Le flanker François Cros allait dans le même sens : "On a eu des occasions, des "breaks" francs mais on n’arrivait pas à passer la ligne. C’est rageant. On ne peut pas se saborder sur des mauvaises passes ou des pertes de balle au contact. On n’est pas assez tueurs." Un comble pour les Toulousains, tant c’était leur qualité première en début d’exercice quand, derrière une préparation estivale raccourcie, ils se savaient moins en place offensivement et avaient insisté sur les fondamentaux avec succès. Franchement, il y a un paquet de rendez-vous qu’ils ont remportés avec trois ou quatre fois moins de situations favorables qu’en Angleterre.

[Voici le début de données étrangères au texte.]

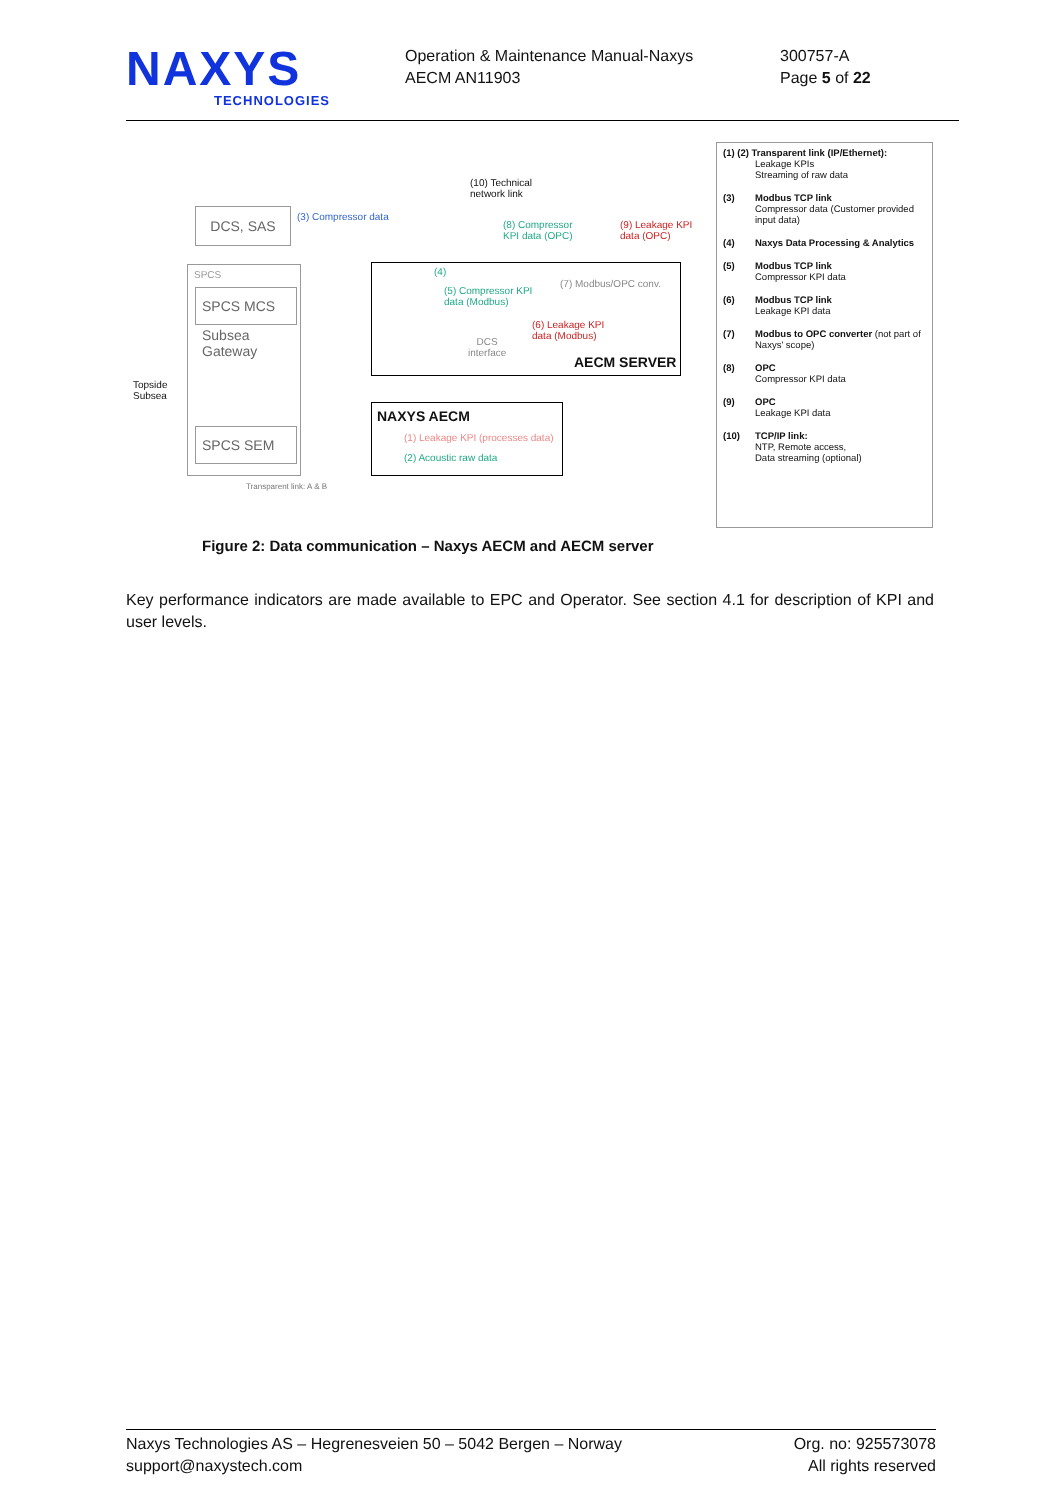NAXYS
TECHNOLOGIES
Operation & Maintenance Manual-Naxys
AECM AN11903
300757-A
Page 5 of 22
DCS, SAS (3) Compressor data
(10) Technical
network link
(8) Compressor
KPI data (OPC)
(9) Leakage KPI
data (OPC)
SPCS
SPCS MCS
Subsea
Gateway
Topside
Subsea
SPCS SEM
Transparent link: A & B
(4)
(5) Compressor KPI
data (Modbus)
(7) Modbus/OPC conv.
(6) Leakage KPI
data (Modbus)
DCS
interface
AECM SERVER
NAXYS AECM
(1) Leakage KPI (processes data)
(2) Acoustic raw data
(1) (2) Transparent link (IP/Ethernet):
Leakage KPIs
Streaming of raw data
(3) Modbus TCP link
Compressor data (Customer provided input data)
(4) Naxys Data Processing & Analytics
(5) Modbus TCP link
Compressor KPI data
(6) Modbus TCP link
Leakage KPI data
(7) Modbus to OPC converter (not part of Naxys' scope)
(8) OPC
Compressor KPI data
(9) OPC
Leakage KPI data
(10) TCP/IP link:
NTP, Remote access,
Data streaming (optional)
Figure 2: Data communication – Naxys AECM and AECM server
Key performance indicators are made available to EPC and Operator. See section 4.1 for description of KPI and user levels.
Naxys Technologies AS – Hegrenesveien 50 – 5042 Bergen – Norway
support@naxystech.com
Org. no: 925573078
All rights reserved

Mola : "Des choses m’ont dérangé"

Victime des reports en cascade depuis un mois (dans une période qu’il avait ciblée), Toulouse craignait de manquer de rythme. L’explication est-elle là ? "Je l’aimerais, répondait Mola. Mais l’énergie était du côté des Wasps. J’espère sincèrement que c’est une histoire de rythme mais il y a quand même des choses qui m’ont fortement dérangé. On va regarder à tête reposée pour éviter de trop s’agacer." En creusant un peu, Mola a lâché ce morceau : "J’ai vu un état d’esprit porté sur le jeu, c’est sûr. Mais, à chaque décision arbitrale, tout le monde levait les bras. ça, ce n’est pas nous. On doit se reconcentrer sur l’essentiel et remettre les choses dans l’ordre." Ses hommes n’ont pas toujours compris pourquoi ils n’étaient pas davantage récompensés en conquête, mais ce comportement pointé du doigt vient aussi dans un contexte où les joueurs ont l’impression que tout tourne en leur défaveur. "Il y a eu pas mal de frustration mais il faut qu’on reste à notre place et qu’on arrête d’arbitrer, recadrait Cros. Qu’on arrête surtout de se mettre les arbitres à dos avec des comportements comme ça. Ça ne nous aide en aucun cas." Les Toulousains n’ont d’autre choix que de retrouver cette sérénité et cette lucidité qui furent leur marque de fabrique. Mola de conclure : "C’est souvent une histoire de dynamique collective. La meilleure manière de se remettre la tête en place, c’est de jouer au rugby et d’enchaîner. En disputant deux matchs en six semaines, on sent qu’il nous manque ce lien collectif très important. Il faut vite le retrouver. Après un début de saison maîtrisé de la tête et des épaules, on balbutie aujourd’hui notre rugby. On doit se remettre au boulot pour éviter d’être encore l’équipe qui n’a pas les bons rebonds. Ils sont pour les bonnes équipes." Toulouse a prouvé qu’elle en était une grande.